Crise sanitaire : une colère impossible à mesurer

Ecoles fermées, collèges fortement mobilisés  profs des lycées, lycén.nes et vie scolaire aux rendez-vous à Paris ou en régions, la grève nationale du 10 novembre a été l’expression d’une colère qu’aucune statistique en pourcentages de grévistes ne pourra contenir.

De Lille à Marseille, le même constat : « la crise sanitaire a révélé les insuffisances structurelles de l’école publique : locaux inadaptés, moyens humains insuffisants. ».

Tracts, affiches, mots dits, un résumé identique :

« Depuis mars, rien n’a été vraiment préparé ou organisé. Rien n’a été vraiment engagé pour anticiper la reprise de l’épidémie : pas de recrutement de personnels afin d’alléger les effectifs des groupes classes ;  pas d’embauche de personnels de toutes catégories à la hauteur des besoins : agents d’entretien, AED, AESH, médecins et infirmiers scolaires, assistantes sociales ; aucun travaux d’aménagements des locaux… »
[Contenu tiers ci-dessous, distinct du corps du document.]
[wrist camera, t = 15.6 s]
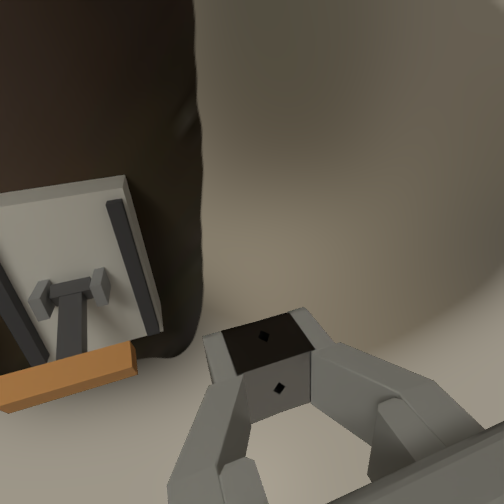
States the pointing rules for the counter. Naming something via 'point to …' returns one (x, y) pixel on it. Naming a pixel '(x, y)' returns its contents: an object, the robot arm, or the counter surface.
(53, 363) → the lever
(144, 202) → the counter surface
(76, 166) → the counter surface
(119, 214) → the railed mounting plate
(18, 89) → the counter surface
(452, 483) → the robot arm
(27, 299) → the box
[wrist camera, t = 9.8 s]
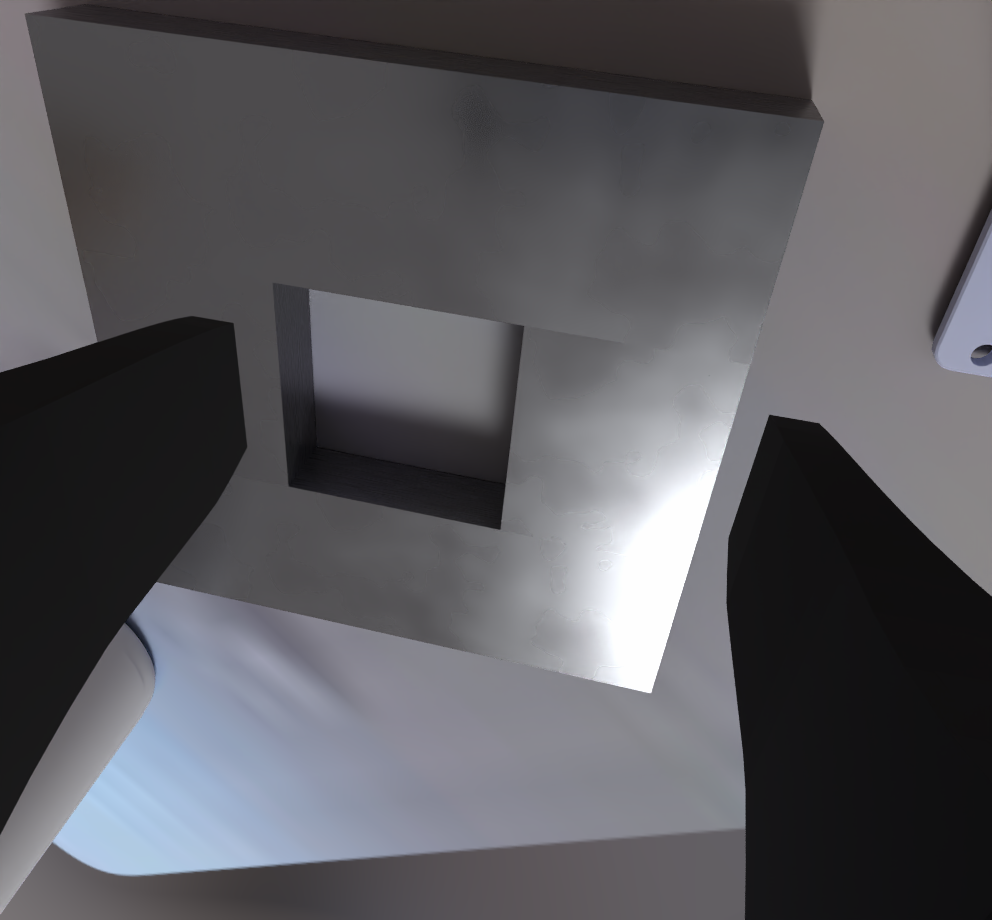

Ne pas fermer les écoles, collèges et lycées

Une certitude partagée : ne pas revivre l’école à distance : qui n’est plus l’école.

Et une violence insupportable contre les lycéen.nes. Frappé.es,  gazé.es, plaqué.es, interpellé.es, depuis le 3 novembre, à Paris, Nantes, Saint-Denis…, les violences policières contre les blocus lycéens se sont multipliées. A lire ci-dessous, le communiqué des syndicats du 93.

A lire aussi :

– A propos des élèves de 10 ans emmenés au commissariat :

https://blogs.mediapart.fr/georges-gumpel/blog/111120/propos-de-l-arrestation-des-quatre-jeunes-mineurs-albertville

et le texte de Laurence De Cock : https://blogs.mediapart.fr/laurence-de-cock/blog/081120/conjurer-la-peur-par-le-collectif

– La FCPE 93 écrit au président de la République

Communiqué de la FCPE93:

Lycées fermés : jeunesse sacrifiée – Lettre ouverte au président de la république


 Monsieur le Président,
 
Alors que vous avez convoqué un conseil de défense sanitaire demain pour statuer entre autres sur la fermeture des lycées, la fédération des parents d’élèves de Seine-Saint-Denis vous demande instamment de les laisser ouverts.
 
Monsieur le président, toute la communauté éducative se bat depuis deux semaines pour trouver un protocole respectueux de la situation sanitaire mais aussi des besoins essentiels de nos citoyens de demain. Alors que les solutions se mettent en place, ne fermez pas les lycées.
 
Monsieur le président, rien ne remplace l’enseignement en présentiel. Toutes les études le prouvent, y compris celles lancées à la rentrée par le ministère de l’éducation nationale. Priver à nouveau les élèves d’un second trimestre consécutif de cours alors qu’ils sont déjà fragilisés par le premier confinement est assurer qu’un bon nombre d’entre eux ne raccrocheront jamais les wagons de l’école. Ne fermez pas les lycées.
 
Monsieur le président, dans notre département – et il est loin d’être le seul dans ce cas – ni les lycées, ni les familles, ni les enseignants ne sont correctement équipés pour de l’enseignement purement à distance, sans parler de la solution internet de la région Île-de-France. L’espace numérique de travail est tombé plusieurs fois en début de semaine alors que les lycées n’étaient qu’en phase de test. L’enseignement à distance, c’est l’absence d’enseignement pour beaucoup d’élèves. Ne fermez pas les lycées.
 
Monsieur le président, l’école de la république ne forme pas seulement les élèves, elle les accueille dans un milieu protecteur ou s’apprennent les valeurs citoyennes de liberté, de fraternité et d’égalité. Elle est un produit de première nécessité pas seulement pour ces élèves citoyens en devenir mais pour nous tous.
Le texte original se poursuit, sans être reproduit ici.